Could the entries below be reproduced exactly, with the images removed?

============================================================

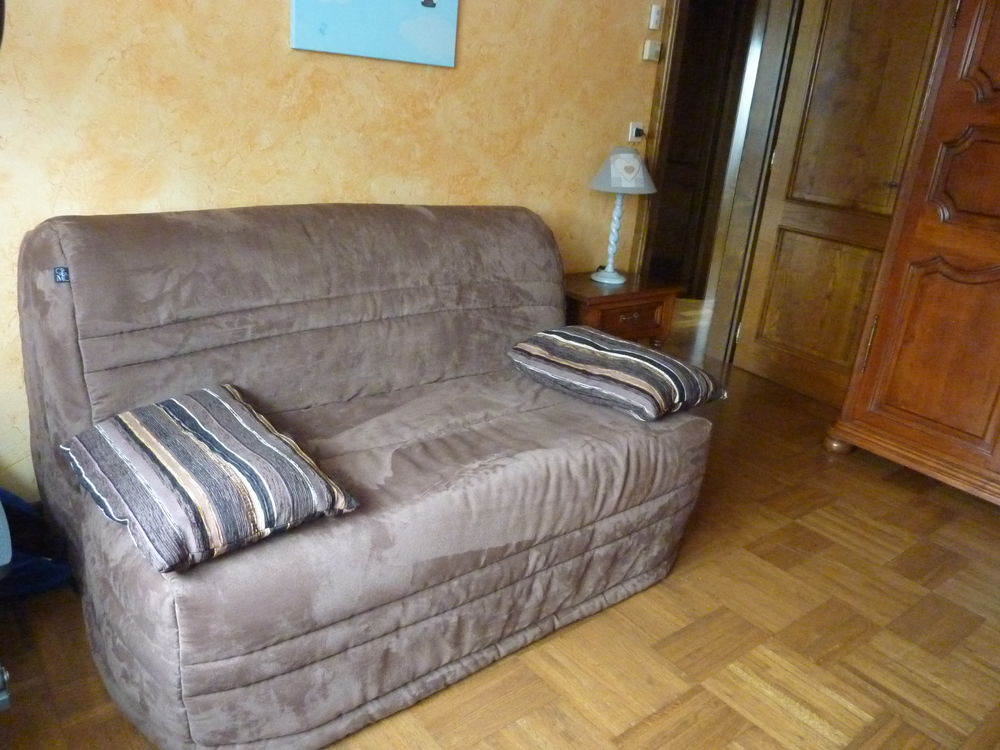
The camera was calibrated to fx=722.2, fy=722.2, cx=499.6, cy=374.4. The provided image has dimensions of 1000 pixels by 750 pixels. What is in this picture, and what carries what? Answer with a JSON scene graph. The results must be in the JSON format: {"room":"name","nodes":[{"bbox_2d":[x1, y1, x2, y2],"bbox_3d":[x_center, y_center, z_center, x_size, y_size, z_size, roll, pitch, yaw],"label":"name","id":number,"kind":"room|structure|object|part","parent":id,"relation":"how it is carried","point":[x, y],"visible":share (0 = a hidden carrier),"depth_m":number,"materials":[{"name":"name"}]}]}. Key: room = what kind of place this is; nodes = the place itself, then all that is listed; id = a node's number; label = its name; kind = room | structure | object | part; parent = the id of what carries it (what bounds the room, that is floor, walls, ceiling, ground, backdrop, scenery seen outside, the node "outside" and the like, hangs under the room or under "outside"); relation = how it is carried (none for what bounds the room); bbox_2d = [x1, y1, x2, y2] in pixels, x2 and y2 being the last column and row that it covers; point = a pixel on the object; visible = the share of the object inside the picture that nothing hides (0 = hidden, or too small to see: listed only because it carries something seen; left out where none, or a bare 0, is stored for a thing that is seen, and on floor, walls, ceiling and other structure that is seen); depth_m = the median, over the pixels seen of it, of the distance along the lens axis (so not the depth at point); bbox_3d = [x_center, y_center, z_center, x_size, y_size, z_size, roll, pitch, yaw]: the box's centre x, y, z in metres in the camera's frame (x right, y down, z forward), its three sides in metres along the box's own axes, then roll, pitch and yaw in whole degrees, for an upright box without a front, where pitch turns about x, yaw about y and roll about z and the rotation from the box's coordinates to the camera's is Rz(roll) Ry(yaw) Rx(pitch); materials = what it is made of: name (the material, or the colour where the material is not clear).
{"room":"living room","nodes":[
{"label":"living room","id":0,"kind":"room"},
{"bbox_2d":[0,0,664,493],"bbox_3d":[-0.438,-0.941,2.488,4.072,2.506,0.131,-12,26,-37],"label":"wall","id":1,"kind":"structure","parent":0,"point":[475,24],"depth_m":2.28,"materials":[{"name":"paint"}]},
{"bbox_2d":[290,0,458,66],"bbox_3d":[-0.384,-1.281,2.287,0.592,0.517,0.032,-12,26,-37],"label":"painting","id":2,"kind":"object","parent":1,"relation":"attached to","point":[446,11],"visible":0.98,"depth_m":2.33},
{"bbox_2d":[627,122,644,142],"bbox_3d":[0.620,-1.092,3.246,0.077,0.084,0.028,-12,26,-37],"label":"wall socket","id":3,"kind":"object","parent":1,"relation":"attached to","point":[634,131],"visible":0.87,"depth_m":3.24,"materials":[{"name":"white plastic"}]},
{"bbox_2d":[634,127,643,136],"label":"plug","id":4,"kind":"object","parent":3,"relation":"in","point":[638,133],"visible":0.94,"depth_m":3.24,"materials":[{"name":"black plastic"}]},
{"bbox_2d":[642,39,661,61],"bbox_3d":[0.669,-1.425,3.176,0.079,0.079,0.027,-12,26,-37],"label":"light switch","id":5,"kind":"object","parent":1,"relation":"attached to","point":[657,49],"visible":0.97,"depth_m":3.16,"materials":[{"name":"white plastic"}]},
{"bbox_2d":[648,4,662,30],"bbox_3d":[0.670,-1.538,3.112,0.050,0.097,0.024,-12,26,-37],"label":"light switch","id":6,"kind":"object","parent":1,"relation":"attached to","point":[653,19],"visible":0.97,"depth_m":3.10,"materials":[{"name":"white plastic"}]},
{"bbox_2d":[633,0,800,359],"bbox_3d":[1.035,-1.086,3.633,0.988,2.205,0.265,-12,26,-37],"label":"door frame","id":7,"kind":"structure","parent":1,"relation":"in","point":[642,242],"depth_m":3.72,"materials":[{"name":"brown wood"}]},
{"bbox_2d":[733,0,947,406],"bbox_3d":[1.664,-0.936,3.428,0.156,2.168,0.790,-9,24,-32],"label":"wooden door","id":8,"kind":"structure","parent":7,"relation":"attached to","point":[754,345],"depth_m":3.49,"materials":[{"name":"brown wood"}]},
{"bbox_2d":[0,304,999,749],"bbox_3d":[0.745,0.439,2.849,5.999,0.100,4.879,-12,26,-37],"label":"floor","id":9,"kind":"structure","parent":0,"point":[504,732],"depth_m":1.95,"materials":[{"name":"brown wood"}]},
{"bbox_2d":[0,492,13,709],"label":"chair","id":10,"kind":"object","parent":9,"relation":"on","point":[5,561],"visible":0.99,"depth_m":1.24,"materials":[{"name":"grey"}]},
{"bbox_2d":[0,489,74,598],"bbox_3d":[-1.377,0.375,1.821,0.475,0.420,0.414,-12,26,-37],"label":"blue bag","id":11,"kind":"object","parent":9,"relation":"on","point":[40,570],"visible":0.66,"depth_m":1.86,"materials":[{"name":"blue fabric"}]},
{"bbox_2d":[17,203,710,749],"bbox_3d":[-0.289,0.087,2.054,1.745,0.956,1.046,-12,26,-37],"label":"sofa bed","id":12,"kind":"object","parent":9,"relation":"on","point":[90,341],"visible":0.96,"depth_m":1.78,"materials":[{"name":"fabric"}]},
{"bbox_2d":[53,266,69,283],"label":"label","id":13,"kind":"object","parent":12,"relation":"attached to","point":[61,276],"visible":0.76,"depth_m":1.70,"materials":[{"name":"blue fabric"}]},
{"bbox_2d":[60,382,358,574],"bbox_3d":[-0.630,0.184,1.539,0.424,0.171,0.578,-12,26,-37],"label":"left cushion","id":14,"kind":"object","parent":12,"relation":"on","point":[220,400],"visible":0.99,"depth_m":1.42,"materials":[{"name":"fabric"}]},
{"bbox_2d":[507,325,724,422],"bbox_3d":[0.352,-0.027,2.279,0.427,0.161,0.576,-12,26,-37],"label":"right cushion","id":15,"kind":"object","parent":12,"relation":"on","point":[620,356],"visible":0.99,"depth_m":2.15,"materials":[{"name":"fabric"}]},
{"bbox_2d":[562,273,683,350],"bbox_3d":[0.443,-0.133,3.272,0.578,0.571,0.419,-12,26,-37],"label":"nightstand","id":16,"kind":"object","parent":9,"relation":"on","point":[603,299],"visible":0.51,"depth_m":3.08,"materials":[{"name":"brown wood"}]},
{"bbox_2d":[588,146,655,283],"bbox_3d":[0.506,-0.687,3.114,0.294,0.571,0.296,-12,26,-37],"label":"table lamp","id":17,"kind":"object","parent":16,"relation":"on","point":[618,160],"visible":1,"depth_m":2.98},
{"bbox_3d":[0.496,-0.637,3.142,0.138,0.423,0.144,11,21,19],"label":"lamp base","id":18,"kind":"part","parent":17,"relation":"part of","materials":[{"name":"white ceramic"}]},
{"bbox_3d":[0.515,-0.863,3.040,0.337,0.175,0.340,-12,26,-37],"label":"lampshade","id":19,"kind":"part","parent":17,"relation":"part of","materials":[{"name":"fabric"}]},
{"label":"drawer","id":20,"kind":"part","parent":16,"relation":"part of","materials":[{"name":"brown wood"}]},
{"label":"drawer pull","id":21,"kind":"part","parent":16,"relation":"part of","materials":[{"name":"metal"}]},
{"bbox_2d":[823,0,999,506],"bbox_3d":[2.126,-0.557,2.495,0.790,2.200,1.270,-12,26,-37],"label":"wardrobe","id":22,"kind":"object","parent":9,"relation":"on","point":[996,129],"visible":0.99,"depth_m":2.66,"materials":[{"name":"brown wood"}]},
{"bbox_3d":[1.444,0.281,3.091,0.093,0.088,0.094,-12,26,-37],"label":"leg","id":23,"kind":"part","parent":22,"relation":"part of","materials":[{"name":"brown wood"}]},
{"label":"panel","id":24,"kind":"part","parent":22,"relation":"part of","materials":[{"name":"brown wood"}]}
]}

============================================================

▶ [Result for this exercise]
The camera was calibrated to fx=722.2, fy=722.2, cx=499.6, cy=374.4. The provided image has dimensions of 1000 pixels by 750 pixels. What is in this picture, and what carries what? Answer with a JSON scene graph. The results must be in the JSON format: {"room":"name","nodes":[{"bbox_2d":[x1, y1, x2, y2],"bbox_3d":[x_center, y_center, z_center, x_size, y_size, z_size, roll, pitch, yaw],"label":"name","id":number,"kind":"room|structure|object|part","parent":id,"relation":"how it is carried","point":[x, y],"visible":share (0 = a hidden carrier),"depth_m":number,"materials":[{"name":"name"}]}]}. Key: room = what kind of place this is; nodes = the place itself, then all that is listed; id = a node's number; label = its name; kind = room | structure | object | part; parent = the id of what carries it (what bounds the room, that is floor, walls, ceiling, ground, backdrop, scenery seen outside, the node "outside" and the like, hangs under the room or under "outside"); relation = how it is carried (none for what bounds the room); bbox_2d = [x1, y1, x2, y2] in pixels, x2 and y2 being the last column and row that it covers; point = a pixel on the object; visible = the share of the object inside the picture that nothing hides (0 = hidden, or too small to see: listed only because it carries something seen; left out where none, or a bare 0, is stored for a thing that is seen, and on floor, walls, ceiling and other structure that is seen); depth_m = the median, over the pixels seen of it, of the distance along the lens axis (so not the depth at point); bbox_3d = [x_center, y_center, z_center, x_size, y_size, z_size, roll, pitch, yaw]: the box's centre x, y, z in metres in the camera's frame (x right, y down, z forward), its three sides in metres along the box's own axes, then roll, pitch and yaw in whole degrees, for an upright box without a front, where pitch turns about x, yaw about y and roll about z and the rotation from the box's coordinates to the camera's is Rz(roll) Ry(yaw) Rx(pitch); materials = what it is made of: name (the material, or the colour where the material is not clear).
{"room":"living room","nodes":[
{"label":"living room","id":0,"kind":"room"},
{"bbox_2d":[0,0,664,493],"bbox_3d":[-0.438,-0.941,2.488,4.072,2.506,0.131,-12,26,-37],"label":"wall","id":1,"kind":"structure","parent":0,"point":[475,24],"depth_m":2.28,"materials":[{"name":"paint"}]},
{"bbox_2d":[290,0,458,66],"bbox_3d":[-0.384,-1.281,2.287,0.592,0.517,0.032,-12,26,-37],"label":"painting","id":2,"kind":"object","parent":1,"relation":"attached to","point":[446,11],"visible":0.98,"depth_m":2.33},
{"bbox_2d":[627,122,644,142],"bbox_3d":[0.620,-1.092,3.246,0.077,0.084,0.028,-12,26,-37],"label":"wall socket","id":3,"kind":"object","parent":1,"relation":"attached to","point":[634,131],"visible":0.87,"depth_m":3.24,"materials":[{"name":"white plastic"}]},
{"bbox_2d":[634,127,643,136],"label":"plug","id":4,"kind":"object","parent":3,"relation":"in","point":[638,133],"visible":0.94,"depth_m":3.24,"materials":[{"name":"black plastic"}]},
{"bbox_2d":[642,39,661,61],"bbox_3d":[0.669,-1.425,3.176,0.079,0.079,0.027,-12,26,-37],"label":"light switch","id":5,"kind":"object","parent":1,"relation":"attached to","point":[657,49],"visible":0.97,"depth_m":3.16,"materials":[{"name":"white plastic"}]},
{"bbox_2d":[648,4,662,30],"bbox_3d":[0.670,-1.538,3.112,0.050,0.097,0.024,-12,26,-37],"label":"light switch","id":6,"kind":"object","parent":1,"relation":"attached to","point":[653,19],"visible":0.97,"depth_m":3.10,"materials":[{"name":"white plastic"}]},
{"bbox_2d":[633,0,800,359],"bbox_3d":[1.035,-1.086,3.633,0.988,2.205,0.265,-12,26,-37],"label":"door frame","id":7,"kind":"structure","parent":1,"relation":"in","point":[642,242],"depth_m":3.72,"materials":[{"name":"brown wood"}]},
{"bbox_2d":[733,0,947,406],"bbox_3d":[1.664,-0.936,3.428,0.156,2.168,0.790,-9,24,-32],"label":"wooden door","id":8,"kind":"structure","parent":7,"relation":"attached to","point":[754,345],"depth_m":3.49,"materials":[{"name":"brown wood"}]},
{"bbox_2d":[0,304,999,749],"bbox_3d":[0.745,0.439,2.849,5.999,0.100,4.879,-12,26,-37],"label":"floor","id":9,"kind":"structure","parent":0,"point":[504,732],"depth_m":1.95,"materials":[{"name":"brown wood"}]},
{"bbox_2d":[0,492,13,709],"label":"chair","id":10,"kind":"object","parent":9,"relation":"on","point":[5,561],"visible":0.99,"depth_m":1.24,"materials":[{"name":"grey"}]},
{"bbox_2d":[0,489,74,598],"bbox_3d":[-1.377,0.375,1.821,0.475,0.420,0.414,-12,26,-37],"label":"blue bag","id":11,"kind":"object","parent":9,"relation":"on","point":[40,570],"visible":0.66,"depth_m":1.86,"materials":[{"name":"blue fabric"}]},
{"bbox_2d":[17,203,710,749],"bbox_3d":[-0.289,0.087,2.054,1.745,0.956,1.046,-12,26,-37],"label":"sofa bed","id":12,"kind":"object","parent":9,"relation":"on","point":[90,341],"visible":0.96,"depth_m":1.78,"materials":[{"name":"fabric"}]},
{"bbox_2d":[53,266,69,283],"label":"label","id":13,"kind":"object","parent":12,"relation":"attached to","point":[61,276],"visible":0.76,"depth_m":1.70,"materials":[{"name":"blue fabric"}]},
{"bbox_2d":[60,382,358,574],"bbox_3d":[-0.630,0.184,1.539,0.424,0.171,0.578,-12,26,-37],"label":"left cushion","id":14,"kind":"object","parent":12,"relation":"on","point":[220,400],"visible":0.99,"depth_m":1.42,"materials":[{"name":"fabric"}]},
{"bbox_2d":[507,325,724,422],"bbox_3d":[0.352,-0.027,2.279,0.427,0.161,0.576,-12,26,-37],"label":"right cushion","id":15,"kind":"object","parent":12,"relation":"on","point":[620,356],"visible":0.99,"depth_m":2.15,"materials":[{"name":"fabric"}]},
{"bbox_2d":[562,273,683,350],"bbox_3d":[0.443,-0.133,3.272,0.578,0.571,0.419,-12,26,-37],"label":"nightstand","id":16,"kind":"object","parent":9,"relation":"on","point":[603,299],"visible":0.51,"depth_m":3.08,"materials":[{"name":"brown wood"}]},
{"bbox_2d":[588,146,655,283],"bbox_3d":[0.506,-0.687,3.114,0.294,0.571,0.296,-12,26,-37],"label":"table lamp","id":17,"kind":"object","parent":16,"relation":"on","point":[618,160],"visible":1,"depth_m":2.98},
{"bbox_3d":[0.496,-0.637,3.142,0.138,0.423,0.144,11,21,19],"label":"lamp base","id":18,"kind":"part","parent":17,"relation":"part of","materials":[{"name":"white ceramic"}]},
{"bbox_3d":[0.515,-0.863,3.040,0.337,0.175,0.340,-12,26,-37],"label":"lampshade","id":19,"kind":"part","parent":17,"relation":"part of","materials":[{"name":"fabric"}]},
{"label":"drawer","id":20,"kind":"part","parent":16,"relation":"part of","materials":[{"name":"brown wood"}]},
{"label":"drawer pull","id":21,"kind":"part","parent":16,"relation":"part of","materials":[{"name":"metal"}]},
{"bbox_2d":[823,0,999,506],"bbox_3d":[2.126,-0.557,2.495,0.790,2.200,1.270,-12,26,-37],"label":"wardrobe","id":22,"kind":"object","parent":9,"relation":"on","point":[996,129],"visible":0.99,"depth_m":2.66,"materials":[{"name":"brown wood"}]},
{"bbox_3d":[1.444,0.281,3.091,0.093,0.088,0.094,-12,26,-37],"label":"leg","id":23,"kind":"part","parent":22,"relation":"part of","materials":[{"name":"brown wood"}]},
{"label":"panel","id":24,"kind":"part","parent":22,"relation":"part of","materials":[{"name":"brown wood"}]}
]}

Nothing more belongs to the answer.